Optimism is well placed in vaccine candidates from Moderna and Pfizer that are both messenger RNA based and seem likely to proceed to stage 3 clinical trials. ICUs are getting better at treating acute cases and even as cases spike in the aforementioned states, deaths are not yet spiking at rates previously seen in New York and Italy. Let’s hope this trend continues as we cautiously recall that deaths lag hospitalizations. Large gatherings still need to be contained, managed or cancelled until there is a vaccine that is widely available. Our best guess is that this will be Q1 2021 at the earliest. CDC is now recommending an in-person school experience with masks and social distancing for children under the age of 19. According to Dr. Fauci, studies have now shown in countries where school was not cancelled that the infection rate was low amongst school age kids and, importantly, that the spread rate was actually very low due to the asymptomatic nature of youth infections. In Massachusetts, zero (0) children under the age of 19 have died from COVID -19. Thus, the primary risk of mortality remains with staff, especially those with pre-existing conditions and/or co-morbidities. This risk needs to be balanced against the potentially lifelong mental health issues and developmental disruption that keeping kids out of schools creates.

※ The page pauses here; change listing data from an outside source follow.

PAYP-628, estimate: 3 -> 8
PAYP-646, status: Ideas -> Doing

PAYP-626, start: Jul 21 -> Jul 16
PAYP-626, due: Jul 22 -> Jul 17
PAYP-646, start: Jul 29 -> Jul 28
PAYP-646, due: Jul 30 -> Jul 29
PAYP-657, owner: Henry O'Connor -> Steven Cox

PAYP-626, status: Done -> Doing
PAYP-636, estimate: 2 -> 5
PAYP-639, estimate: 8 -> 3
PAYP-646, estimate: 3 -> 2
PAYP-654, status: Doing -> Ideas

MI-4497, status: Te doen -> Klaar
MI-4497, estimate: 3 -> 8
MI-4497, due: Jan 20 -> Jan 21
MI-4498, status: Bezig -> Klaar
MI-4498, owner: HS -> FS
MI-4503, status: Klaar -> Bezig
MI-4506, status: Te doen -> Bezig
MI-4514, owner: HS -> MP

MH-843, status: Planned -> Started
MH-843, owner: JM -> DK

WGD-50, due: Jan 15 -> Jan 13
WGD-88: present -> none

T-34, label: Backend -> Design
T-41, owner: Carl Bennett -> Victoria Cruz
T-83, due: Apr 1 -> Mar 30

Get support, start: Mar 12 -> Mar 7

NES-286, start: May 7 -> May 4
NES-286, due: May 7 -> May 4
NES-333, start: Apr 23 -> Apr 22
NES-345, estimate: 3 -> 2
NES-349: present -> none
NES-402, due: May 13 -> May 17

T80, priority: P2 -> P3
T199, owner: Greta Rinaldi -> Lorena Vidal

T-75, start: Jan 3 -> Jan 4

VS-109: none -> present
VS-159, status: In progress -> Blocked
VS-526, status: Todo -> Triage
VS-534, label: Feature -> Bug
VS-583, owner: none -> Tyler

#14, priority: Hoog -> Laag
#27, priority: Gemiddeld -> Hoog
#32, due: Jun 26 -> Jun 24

The reason I bring this up in the context of this note is to underscore the importance of the impact of the state of the virus on the state of the economy and thus the stock market. Market conditions like FOMO (fear of missing out), interest rate suppression, the low risk free rate fueling justification of current valuations and the seeming unlimited ability of the Fed to backstop bonds continue to be tailwinds for market highs. In a recent letter to investors, Howard Marks points out that we have now entered the third stage of a bull market where “everyone concludes everything will get better forever”. This is clearly not the case. Market cap weighted indices continue to drive higher markets despite entire industries like leisure and travel performing at depression levels. Money continues to flow into the most popular cloud, stay-at-home and COVID-19 cure companies. In addition, story stocks like Tesla and Zoom continue to attract enormous amounts of capital at incredibly high prices taking on characteristics of a year 2000-like market peak.
To conclude whether markets are rationally priced or not depends entirely upon knowing the unknowable. What will the virus endgame look like? What other risks will emerge? What will the election outcome be and what will the impact be on policy? From our perspective, it remains important to be appropriately cautious about equity investing at these price levels. Markets appear to be priced in a very optimistic way and that optimism does not appear to be balanced against a page long list of potential headwinds and as of yet, unrealized risks. Money is made from investing in capital assets at prices where one has a reasonable chance of achieving a return on equity consistently above inflation. Those returns are then reinvested in other capital assets at reasonable prices to generate a compounding effect that magnifies wealth over time. As Warren Buffett famously said, “Price is what you pay, value is what you get”.
We shall continue to keep you informed as market conditions unfold. Thank you for your continued confidence in our firm.